→ TASK DIRECTIONS:
Tally up the lines below that contain the word "evenodd" and give the total alone.

(Collected data)
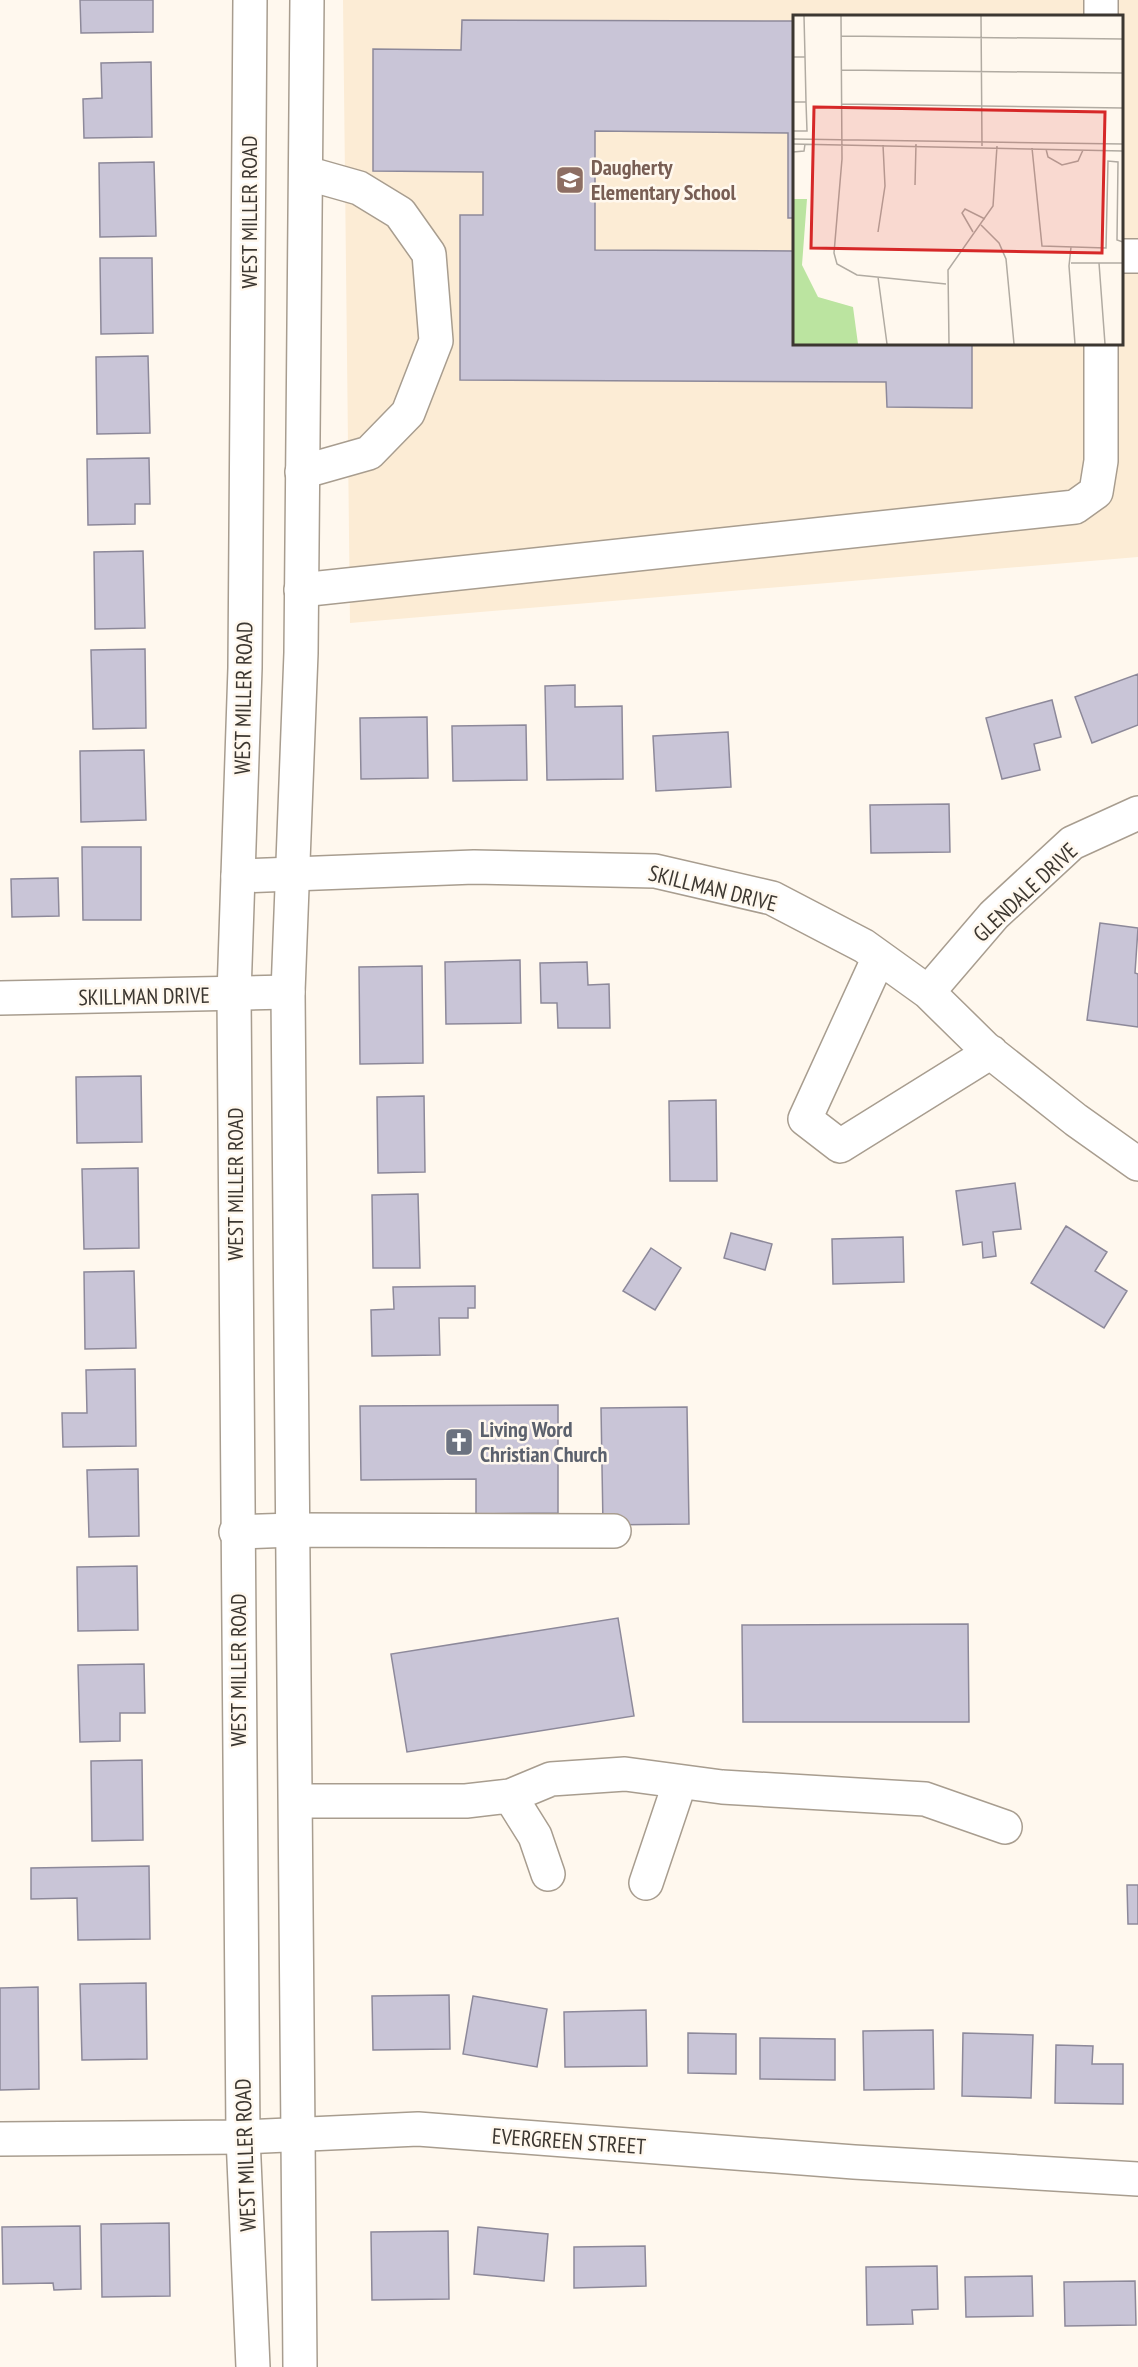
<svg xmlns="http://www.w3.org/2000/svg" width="1138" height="2367" font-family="'PT Sans Narrow',sans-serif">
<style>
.built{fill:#fcecd5;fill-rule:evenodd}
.building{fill:#c9c5d7;stroke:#8d899a;stroke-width:1.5}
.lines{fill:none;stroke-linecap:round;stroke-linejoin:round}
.minor-casing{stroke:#a89d8f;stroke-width:36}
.major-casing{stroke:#a89d8f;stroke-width:36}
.minor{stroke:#fff;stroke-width:33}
.major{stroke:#fff;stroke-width:33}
.labels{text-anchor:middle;stroke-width:5;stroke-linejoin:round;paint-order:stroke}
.education-label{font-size:22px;font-weight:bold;fill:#785e54;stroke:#fff8ee;text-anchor:start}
.street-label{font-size:22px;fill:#3c3731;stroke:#fff8ee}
.worship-label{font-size:22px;font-weight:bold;fill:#5b616d;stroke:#fff8ee;text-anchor:start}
.inset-road{fill:none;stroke:#b1aba2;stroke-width:1.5}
.view{fill:#d62828;fill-opacity:0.15;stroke:#d62828;stroke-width:3}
.inset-edge{fill:none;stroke:#3c3731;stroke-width:3}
</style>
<rect width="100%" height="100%" fill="#fff8ee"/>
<!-- built -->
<path class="built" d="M343 0H1138V557L350 623ZM794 16H1122V344H794Z"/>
<!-- building -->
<path class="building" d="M80 0H153V32L81 33Z
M462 20 794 21V218H788V133L595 131V250L794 251V344H972V408L887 407 886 382 460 380V215H483V172L373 171V49L461 50Z
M151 62 152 137 84 138 83 99 102 98 101 63Z
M154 162 156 236 100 237 99 163Z
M100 258H152L153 333 101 334Z
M148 356 150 433 97 434 96 357Z
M149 458 150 504H135V524L88 525 87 459Z
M143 551 145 628 95 629 94 552Z
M145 649 146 728 93 729 91 650Z
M1138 674V725L1092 743 1075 697Z
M575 685V707L622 706 623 779 547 780 545 686Z
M1052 700 1061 737 1034 744 1040 770 1002 779 986 718Z
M427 717 428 778 361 779 360 718Z
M526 725 527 780 453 781 452 726Z
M728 732 731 787 656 791 653 736Z
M144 750 146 820 81 822 80 751Z
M949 804 950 852 871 853 870 805Z
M82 847H141V920H83Z
M58 878 59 916 12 917 11 879Z
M1100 923 1138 928 1135 973 1138 974V1027L1087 1020Z
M520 960 521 1023 446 1024 445 962Z
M587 962 588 985 609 984 610 1028H558L557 1003H541L540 963Z
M422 966 423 1063 360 1064 359 967Z
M141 1076 142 1142 77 1143 76 1077Z
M424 1096 425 1172 378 1173 377 1097Z
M716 1100 717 1181H670L669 1101Z
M138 1168 139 1248 84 1249 82 1169Z
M1015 1183 1021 1229 993 1232 996 1256 983 1258 982 1242 963 1245 956 1191Z
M418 1194 420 1268H373L372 1195Z
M1066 1226 1107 1252 1095 1271 1127 1291 1104 1328 1031 1283Z
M731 1233 772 1244 765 1270 724 1258Z
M903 1237 904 1282 833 1284 832 1239Z
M651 1248 681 1268 655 1310 623 1291Z
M134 1271 136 1348 85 1349 84 1272Z
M475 1286V1308H468V1318H439L440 1355 372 1356 371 1310 394 1309 393 1287Z
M135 1369 136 1446 63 1447 62 1413H87L86 1370Z
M558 1405V1513L476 1514V1479L361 1480 360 1406Z
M687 1407 689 1524 603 1525 601 1408Z
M138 1469 139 1536 89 1537 87 1470Z
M137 1566 138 1630 78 1631 77 1567Z
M618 1618 634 1716 407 1752 391 1654Z
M968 1624 969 1722H743L742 1625Z
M144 1664 145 1713H120V1741L80 1742 78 1665Z
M142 1760 143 1840 92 1841 91 1761Z
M149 1866 150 1939 78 1940 77 1898 31 1899V1868Z
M1127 1885H1138V1924H1128Z
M146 1983 147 2059 82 2060 80 1984Z
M38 1987 39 2089 0 2090V1988Z
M449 1995 450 2049 373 2050 372 1996Z
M473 1996 547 2009 537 2067 463 2054Z
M646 2010 647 2066 565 2067 564 2012Z
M933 2030 934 2089 864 2090 863 2031Z
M688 2033 736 2034V2074L688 2073Z
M963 2033 1033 2035 1031 2098 962 2096Z
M760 2038 835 2039V2080L760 2079Z
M1056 2045 1093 2046 1092 2064H1123V2104L1055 2103Z
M169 2223 170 2296 102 2297 101 2224Z
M80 2226 81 2289 54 2290 53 2283 3 2284 2 2227Z
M478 2227 548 2234 544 2281 474 2274Z
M448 2231 449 2299 372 2300 371 2232Z
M645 2246 646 2286 574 2288V2247Z
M937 2266 938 2309 912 2310 913 2324 867 2325 866 2267Z
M1032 2276 1033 2316 966 2317 965 2277Z
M1135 2281 1136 2325 1065 2326 1064 2282Z"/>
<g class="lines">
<!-- minor casing -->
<g class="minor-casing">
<path id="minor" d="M1101 0V16
M1122 256H1138
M302 472 369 453 408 413 436 341 429 254 400 213 359 188 306 173
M301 590 1075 507 1096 492 1101 461V344
M238 876 474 867 655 871 772 898 864 946 928 992 985 1048 1076 1120 1138 1164
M879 957 805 1119 840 1146 991 1052
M928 992 994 915 1072 843 1138 813
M0 998 288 992
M236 1532 293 1530 614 1531
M510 1796 535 1836 548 1874
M296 1801H466L510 1796 551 1779 625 1774 722 1787 925 1799 1005 1827
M646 1883 680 1782
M0 2139 243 2137 418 2129 854 2162 1138 2179"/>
</g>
<!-- major casing -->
<g class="major-casing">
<path id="major" d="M250 0 245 668 234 994 243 2137 253 2367
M300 2367 288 992 301 653 307 0"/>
</g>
<!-- minor -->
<use href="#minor" class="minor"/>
<!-- major -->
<use href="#major" class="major"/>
</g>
<!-- icons -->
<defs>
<g id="school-square" transform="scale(1.5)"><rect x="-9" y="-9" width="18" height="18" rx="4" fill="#8d6e63" stroke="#fff8ee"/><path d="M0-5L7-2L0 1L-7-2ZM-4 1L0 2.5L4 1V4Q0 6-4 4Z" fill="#fff"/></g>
<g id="church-square" transform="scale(1.5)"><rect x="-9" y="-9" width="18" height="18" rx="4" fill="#6b7280" stroke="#fff8ee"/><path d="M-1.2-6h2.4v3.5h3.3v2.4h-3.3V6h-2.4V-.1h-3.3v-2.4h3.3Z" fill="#fff"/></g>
</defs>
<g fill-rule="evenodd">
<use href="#school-square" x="570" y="180"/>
<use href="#church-square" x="459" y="1442"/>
</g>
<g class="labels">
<!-- education labels -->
<g class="education-label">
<text x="591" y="175">Daugherty<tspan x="591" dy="25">Elementary School</tspan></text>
</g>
<!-- street labels -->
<g class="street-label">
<text transform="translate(249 212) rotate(-90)" y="8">WEST MILLER ROAD</text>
<text transform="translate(243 698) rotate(-89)" y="8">WEST MILLER ROAD</text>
<text transform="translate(713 888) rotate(14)" y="8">SKILLMAN DRIVE</text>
<text transform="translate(1025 892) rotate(-43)" y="8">GLENDALE DRIVE</text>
<text transform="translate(144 996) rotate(-1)" y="8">SKILLMAN DRIVE</text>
<text transform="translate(235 1184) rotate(-90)" y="8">WEST MILLER ROAD</text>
<text transform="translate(238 1670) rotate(-90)" y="8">WEST MILLER ROAD</text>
<text transform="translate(569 2141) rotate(4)" y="8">EVERGREEN STREET</text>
<text transform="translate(245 2155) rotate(-92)" y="8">WEST MILLER ROAD</text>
</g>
<!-- worship labels -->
<g class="worship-label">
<text x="480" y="1437">Living Word<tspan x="480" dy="25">Christian Church</tspan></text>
</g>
</g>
<!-- overview -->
<g transform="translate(793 15)">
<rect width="330" height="330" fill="#fff8ee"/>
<path d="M0 184H14L9 250 25 282 60 292 65 329H0Z" fill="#bbe4a0"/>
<path class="inset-road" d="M48 1 49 144 41 238 44 249 64 260 153 269M188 1 189 131M48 21 330 24M0 42H12L11 1M12 42 13 87M49 55 330 58M0 87H13L14 116H0M49 89 330 93M0 124 330 129M0 129 330 136M239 133 249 231 313 233 315 146 325 147 324 225 330 227M253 134 255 142 269 150 285 146 290 135M0 137 11 136 12 129M122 170 123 129M188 210 206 228 213 244 221 329M85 217 92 171 90 130M180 217 169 198 172 194 192 204M278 232 276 251 282 329M278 248H330M306 248 312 329M85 262 94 329M156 329 155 255 200 191 204 131"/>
<path class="view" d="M21 92 312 97 309 238 18 233Z"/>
<rect width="330" height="330" class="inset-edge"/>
</g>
</svg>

→ EXERCISE RESULT:
2